Fandor avait répondu d’un ton tremblant, d’une voix sombre, et Juve comprenait qu’il était inutile d’insister.
Fandor, d’ailleurs, se hâta d’ajouter :
– Juve, Hélène me disait, me confiait un secret inouï, formidable. Elle me disait surtout : « Je vais partir, Fandor, pour le Natal. Il faut que j’aille là-bas. Je n’ai point voulu m’en aller sans vous dire adieu. Vous voilà, je suis contente de vous revoir, ne doutez jamais de moi et attendez. C’est pour notre bonheur que je vais travailler là-bas. »
La voix de Fandor tremblait très fort, cependant qu’il faisait à Juve cet étrange récit. Juve, de son côté, avait un peu pâli.
– Oh, oh, disait-il, est-ce que, par hasard… ?
Mais il se mordit les lèvres.
– Non, rien, je fais des suppositions idiotes. C’est à ce moment, Fandor, que tu es parti pour Bordeaux ?
– Oui, Juve, j’ai accompagné Hélène, je l’ai menée jusqu’au port. Puis, je suis revenu, et sitôt revenu, je suis venu vous voir. Voyons, vous m’en voulez toujours ?
Fandor et Juve, en effet, se voyaient ce matin-là pour la première fois depuis les incidents tragiques de l’assaut de la villa de Ville-d’Avray.
Ainsi que venait de le rapporter le journaliste, les deux hommes, au cours de la nuit d’épouvante, s’étaient séparés. Juve avait couru à la préfecture, mis ses chefs au courant de ce qui venait de se passer, Fandor était rentré chez lui. Juve avait été alors fort surpris de ne plus entendre parler, pendant trois jours, de son inséparable Fandor. Il avait eu lui-même pas mal de besogne, avait dû s’occuper de toutes les formalités relatives à l’enterrement des trois victimes de l’affaire de Ville-d’Avray : l’acteur Dick, la pauvre Sarah Gordon, la malheureuse Lady Beltham, et c’était seulement le troisième jour qui suivait ces événements, alors qu’il se préparait à rechercher sérieusement Fandor disparu, que Fandor avait fait son apparition chez lui, l’informant qu’il rentrait de Bordeaux.
– Mon petit, concluait Juve, tout ce que tu me racontes est invraisemblable et extraordinaire ; c’est de plus, incompréhensible, puisque, tu le reconnais toi-même, tu ne me livres pas toute la vérité. Enfin, je passe là-dessus. Pour toi, Hélène est une sainte, pour moi c’est une criminelle. L’avenir nous départagera.
Juve fit une pause puis ajouta :
– Ce qu’il faudrait savoir, maintenant, c’est ce que nous allons faire. Fantômas, encore une fois, nous a échappé, il est libre, il doit méditer quelque sombre vengeance. Il faut que nous nous arrangions pour le retrouver, et livrer bataille encore une fois.
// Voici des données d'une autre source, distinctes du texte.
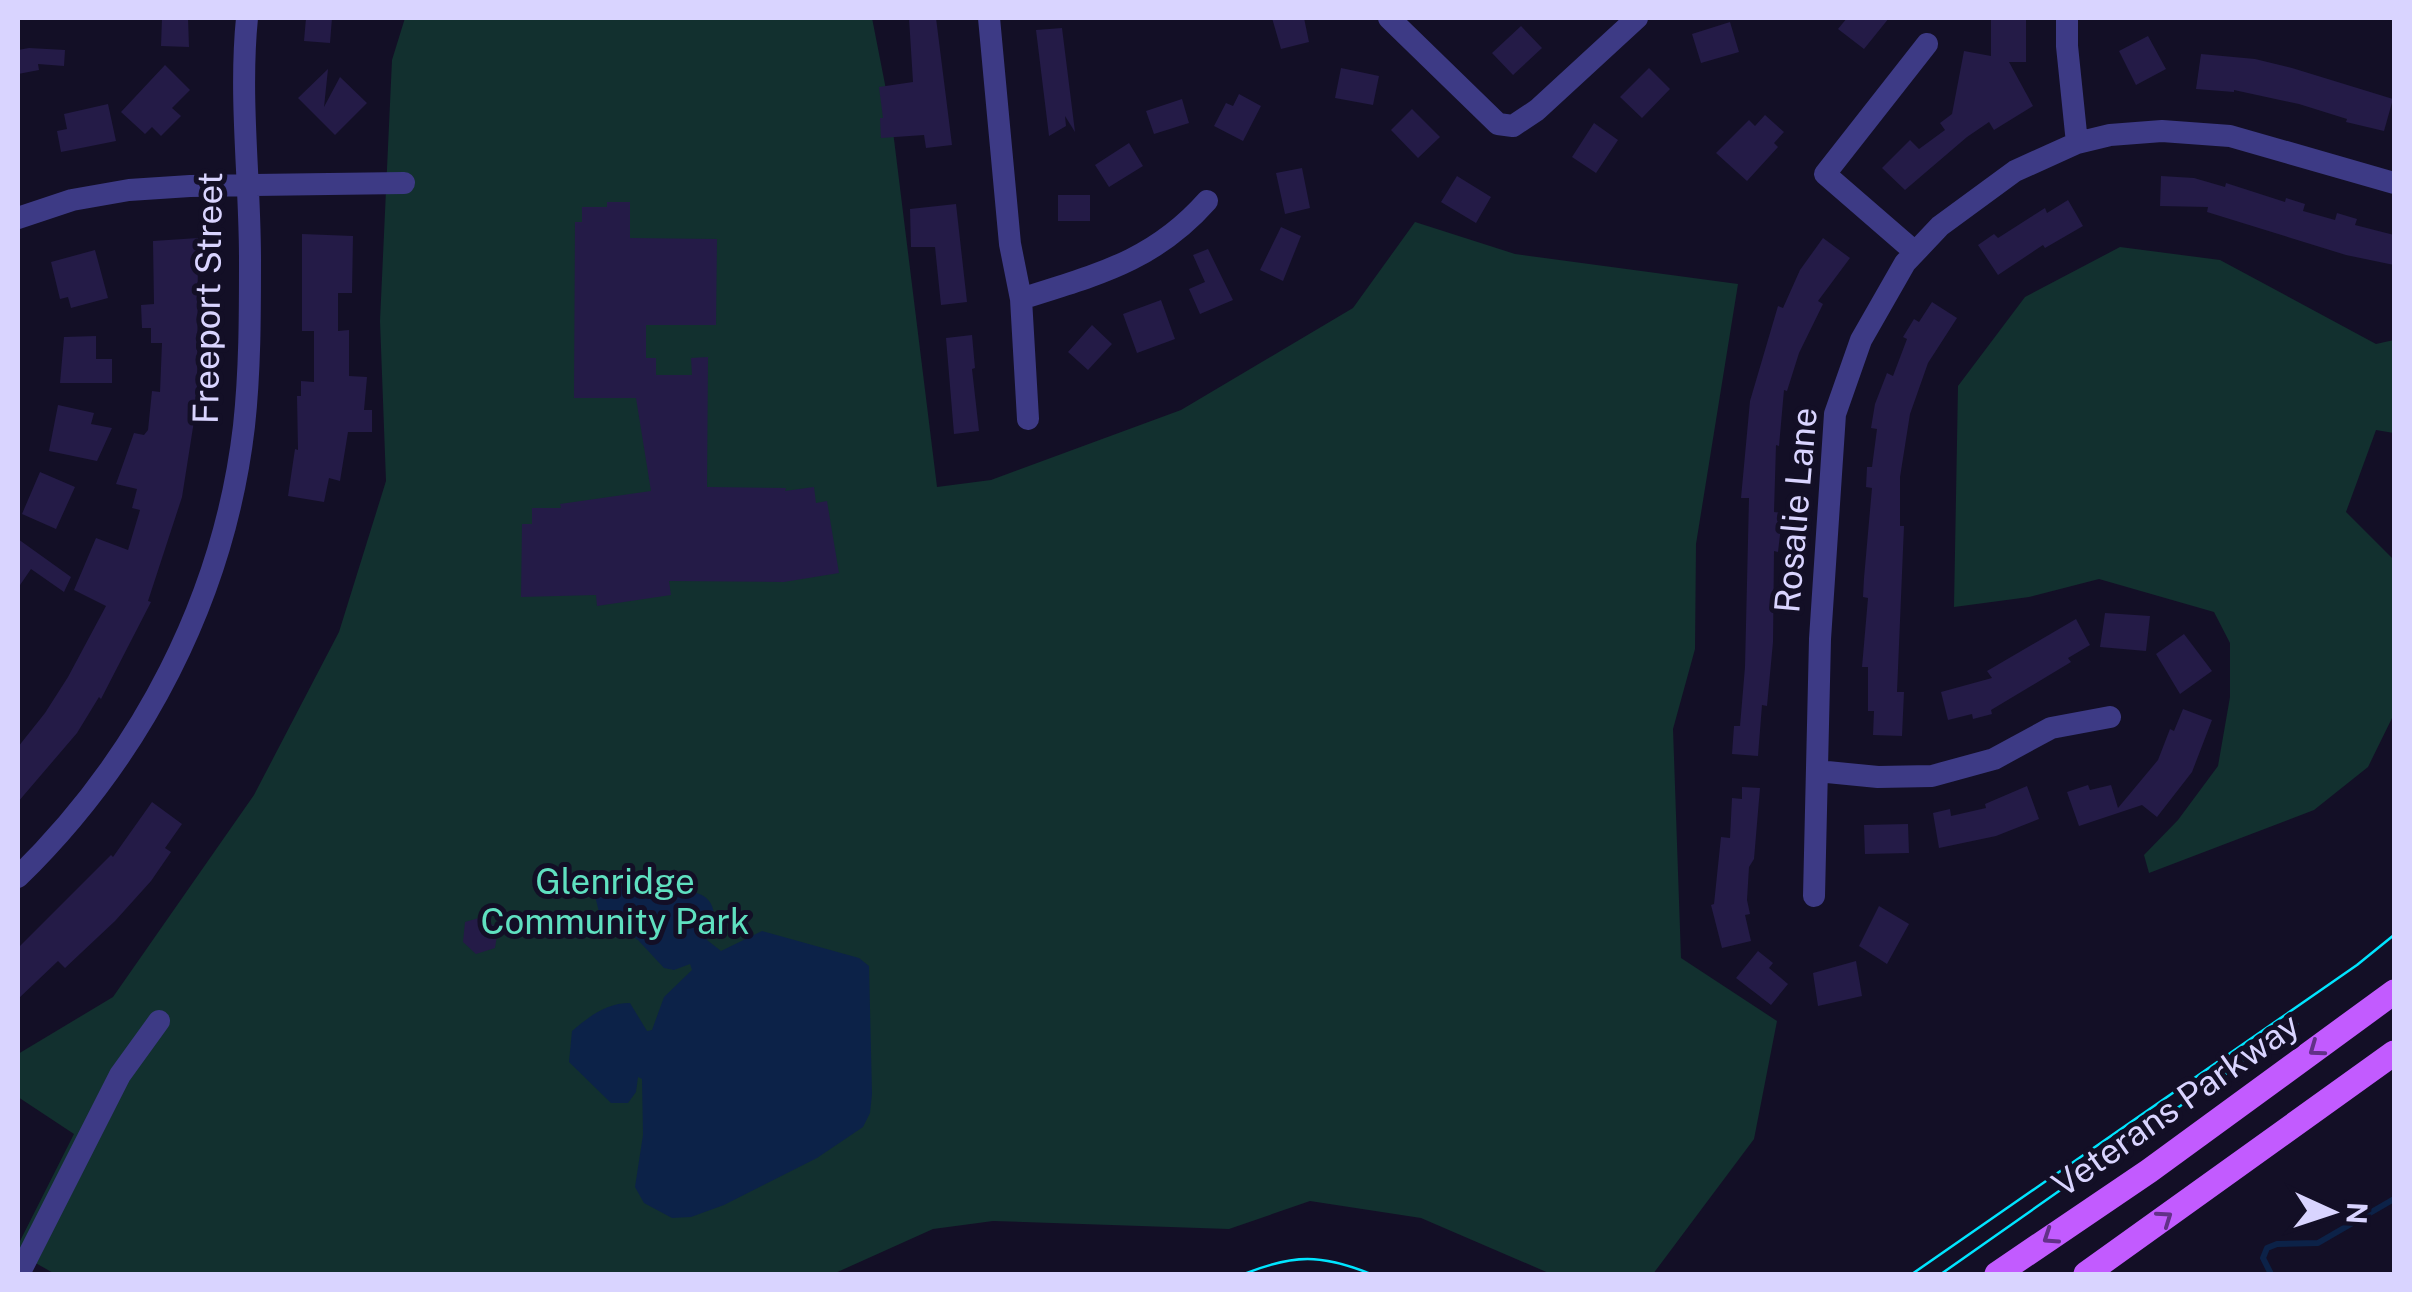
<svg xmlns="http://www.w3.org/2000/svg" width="2412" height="1292" font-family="'Public Sans',sans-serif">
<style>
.green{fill:#12302f}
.water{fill:#0c2248}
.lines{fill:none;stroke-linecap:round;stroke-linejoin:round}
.stream{stroke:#0c2248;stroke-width:6}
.building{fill:#241b47}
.minor{stroke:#3d3a85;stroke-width:22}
.primary{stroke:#c25bff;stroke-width:25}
.tram{stroke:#00e5ff;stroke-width:2.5}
.oneway{stroke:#623188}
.labels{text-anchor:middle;stroke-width:10;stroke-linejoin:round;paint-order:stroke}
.street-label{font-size:35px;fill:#d9d4ff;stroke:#130f26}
.park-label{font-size:35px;fill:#5fe0c0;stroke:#130f26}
</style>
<rect width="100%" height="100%" fill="#130f26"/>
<path class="green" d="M405 18H872L891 115 937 487 991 480 1181 410 1353 308 1415 222 1515 254 1738 284 1696 544 1695 649 1673 729 1681 958 1777 1021 1754 1139 1653 1274H1551L1421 1218 1310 1201 1229 1229 993 1221 933 1229 833 1274H55L18 1253V1245L74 1134 18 1097V1054L113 997 254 795 339 632 386 481 380 321 392 60Z
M2120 247 2220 260 2376 344 2394 340V433L2376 430 2346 512 2394 560V714L2368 767 2314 810 2149 873 2144 855 2178 820 2218 766 2230 697V643L2214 612 2099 579 2029 597 1954 607 1958 386 2025 297Z"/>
<path class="water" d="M608 883C621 886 634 889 648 890 667 892 707 884 713 909 715 918 709 931 707 940L721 951 762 931 859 958 869 966 872 1094 870 1113 863 1127 817 1158 724 1205 691 1217 672 1218 644 1203 635 1187 643 1135 642 1079 638 1077 636 1092 628 1103H611L569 1062 572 1031C590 1016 606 1003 630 1003L647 1031 652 1030 664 997 692 970 690 964 674 970 664 968 638 940 599 912 595 896 600 886Z"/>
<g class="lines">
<path class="stream" d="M2271 1274 2263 1258 2267 1248 2277 1244 2318 1243 2394 1199"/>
</g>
<path class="building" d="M162 18H188L189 47 161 46Z
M306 18H332L330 43 304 41Z
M909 18H936L952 145 926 148 924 135 881 138 880 118H883L879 87 913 82Z
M1272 18H1304L1309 42 1281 49Z
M1847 18H1889L1864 49 1838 29Z
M1991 18H2026V62H2009L2033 106 1994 130 1989 122 1967 137 1905 190 1882 168 1910 140 1919 149 1945 130 1940 123 1952 114 1964 51 1991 56Z
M1730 22 1739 52 1701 63 1692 34Z
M1521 26 1542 48 1513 75 1492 53Z
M1062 28 1075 132 1065 116 1066 126 1049 136 1036 30Z
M2148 36 2166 69 2136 85 2119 51Z
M29 48 65 50 64 66 38 64 39 70 18 74V50Z
M2201 54 2255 59 2292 68 2393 99 2384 131 2346 122 2347 119 2299 104 2234 90V92L2196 89Z
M165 65 190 90 172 108 181 116 161 136 152 127 145 134 121 112Z
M1341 68 1379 76 1373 105 1335 98Z
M1649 68 1670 89 1642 118 1620 97Z
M328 69 324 107 340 77 367 103 335 135 298 98Z
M1239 94 1261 106 1243 141 1214 126 1226 103 1233 106Z
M1182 99 1189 123 1154 134 1146 111Z
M108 104 116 141 61 152 57 131 67 129 64 114Z
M1412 109 1440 137 1418 158 1391 130Z
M1765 115 1784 132 1774 143 1778 147 1747 181 1716 153 1749 120 1755 126Z
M1594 123 1618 140 1596 173 1572 157Z
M1129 143 1143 166 1109 187 1095 165Z
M1302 168 1310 208 1285 214 1276 173Z
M1457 176 1491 197 1476 223 1441 202Z
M2161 176 2194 178 2225 187 2226 183 2285 202 2286 198 2305 204 2303 211 2335 220 2337 213 2357 219 2355 225 2394 235V265L2346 255 2207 212 2208 207 2160 206Z
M1058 195H1090V221H1058Z
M2068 200 2083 226 2045 248 2043 245 1998 275 1978 245 1994 234 1998 238 2045 208 2047 213Z
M607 202H630V238L717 239 716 325H646V358H656V375H692L691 358 708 357 707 487 786 488 785 491 814 487 816 503 827 501 839 573 784 582 669 581 671 595 597 606 596 595 521 597 522 524H532V508H561L560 504 651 491 636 398H574L575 222H582V207H607Z
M956 204 967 302 941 305 935 247H911L910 209Z
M1281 227 1301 236 1283 281 1260 270Z
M302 234 353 236 352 293H338V331L349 330V376L367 377 364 410H372V432H348L340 481 329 478 324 502 288 496 295 449 298 450 297 396H301V381L314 382V331H302Z
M198 238 197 402 182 497 148 601 151 602 101 699 99 697 77 733 18 802V747L45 713 68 677 106 606 74 590 96 538 128 550 140 510 132 508 137 489 116 484 134 433 144 435 148 430 152 391 160 392 162 343H151V328H142L141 305 154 304 153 241Z
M1823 238 1850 258 1818 301 1823 304 1799 353 1787 391 1784 390 1779 446 1776 445 1774 512 1781 513 1780 535 1778 552 1774 551 1773 642 1767 706 1762 705 1758 756 1732 754 1734 726H1740L1745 667 1749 498H1741L1750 401 1778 306 1783 308 1800 270Z
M1208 249 1233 300 1200 314 1189 289 1205 282 1193 255Z
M95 250 108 298 71 308 68 297 60 299 51 262Z
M1161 300 1175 339 1137 353 1123 314Z
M1932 302 1957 318 1928 363 1910 414 1900 477V526H1904L1897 692H1904L1902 736 1873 735 1874 711H1868V667H1862L1868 598 1863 597 1864 578 1872 488 1866 487 1867 467H1872L1877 429 1871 428 1875 404 1887 373 1893 376 1907 339 1903 337 1914 319 1919 322Z
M1092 325 1112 344 1088 370 1068 352Z
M972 335 975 368 972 369 979 431 954 434 946 338Z
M96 336V359H112V383H60L64 337Z
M58 405 94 413 91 424 112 428 97 461 49 451Z
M40 472 75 487 56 529 22 514Z
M18 539 71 577 64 592 31 569 18 588Z
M2105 613 2150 616 2146 651 2100 647Z
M2076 619 2090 645 2068 658 2071 662 1991 710 1992 714 1973 719 1972 714 1948 720 1941 692 1992 678 1987 671Z
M2184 634 2212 671 2180 694 2156 654Z
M2183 709 2212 720 2192 772 2157 817 2142 805 2079 826 2067 792 2088 785 2090 790 2111 785 2118 808 2158 760 2170 729 2174 731Z
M2027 786 2039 819 1996 836 1939 848 1933 813 1950 809 1951 816 1986 808 1985 804Z
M1742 787 1760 788 1754 859 1749 867 1747 900 1750 914 1745 915 1751 941 1722 948 1711 905 1714 904 1721 837 1730 838 1732 798 1742 799Z
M152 802 182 824 165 848 171 852 151 881 115 921 65 968 58 961 18 999V948L111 855 113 857Z
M1908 824 1909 853 1865 854 1864 825Z
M1879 906 1909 924 1887 964 1859 946Z
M482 917 498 929 495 948 476 954 463 942 465 922Z
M1758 951 1773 963 1769 968 1788 984 1771 1005 1736 978Z
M1856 961 1862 996 1818 1006 1813 973Z"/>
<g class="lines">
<path class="minor" d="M989 18 1010 244 1021 299 1028 419
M1389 18 1498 124 1513 126 1537 110 1637 18
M2067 18V46L2077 143
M18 218 72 200 129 190 190 186 404 183
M1915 252 1825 174 1927 44
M1021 299C1095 275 1153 262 1207 201
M1817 771 1878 777 1932 776 1994 759 2051 728 2110 717
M18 877C141 757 224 598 244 426 250 371 250 315 250 259 250 179 239 98 247 18
M1814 896 1820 639 1835 414 1861 340 1905 263 1940 226 2015 171 2077 143 2110 135 2162 131 2230 136 2394 183
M19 1274 120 1075 159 1021"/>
<path class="primary" d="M1997 1274 2149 1171 2394 992
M2086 1274 2394 1053"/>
<path class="tram" d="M1244 1274C1294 1254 1321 1254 1371 1274
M1912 1274 2357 965 2394 935
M1941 1274 2297 1024"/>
</g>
<defs><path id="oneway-chevron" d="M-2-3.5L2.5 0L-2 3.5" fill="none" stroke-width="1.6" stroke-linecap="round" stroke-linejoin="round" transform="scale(2.5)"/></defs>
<g class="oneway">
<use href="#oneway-chevron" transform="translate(2316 1049) rotate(144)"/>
<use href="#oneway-chevron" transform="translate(2165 1218) rotate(-35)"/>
<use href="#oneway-chevron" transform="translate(2050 1237) rotate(146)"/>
</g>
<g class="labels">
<g class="street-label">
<text transform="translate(208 298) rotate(-89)" y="12">Freeport Street</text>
<text transform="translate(1796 510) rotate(-85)" y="12">Rosalie Lane</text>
<text transform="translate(2176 1105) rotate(-35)" y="12">Veterans Parkway</text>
</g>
<g class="park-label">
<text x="615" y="894">Glenridge<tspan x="615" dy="40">Community Park</tspan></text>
</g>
</g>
<rect width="2412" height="1292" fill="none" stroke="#d9d4ff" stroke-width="40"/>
<g transform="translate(2332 1212) rotate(93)" stroke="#130f26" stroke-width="8" paint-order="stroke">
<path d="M0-8L18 38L0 25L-18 38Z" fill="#d9d4ff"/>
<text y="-15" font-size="28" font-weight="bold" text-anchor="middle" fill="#d9d4ff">N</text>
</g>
</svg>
C’était bien l’avis de Fandor, et sur ce point au moins, le journaliste n’élevait aucune objection.
La lutte allait reprendre à coup sûr, terrible, folle, âpre, acharnée, entre le Génie du Crime et les deux défenseurs du devoir.
Le plan de campagne, toutefois, n’était point facile à établir. Juve lui-même le constatait :
– Ce qu’il y a de désespérant, disait-il, c’est qu’en ce moment, nous n’avons plus aucune piste à suivre. Tous les fils sont rompus. Fantômas est quelque part, occupé à quelque chose, mais où est-il ? Et que médite-t-il ?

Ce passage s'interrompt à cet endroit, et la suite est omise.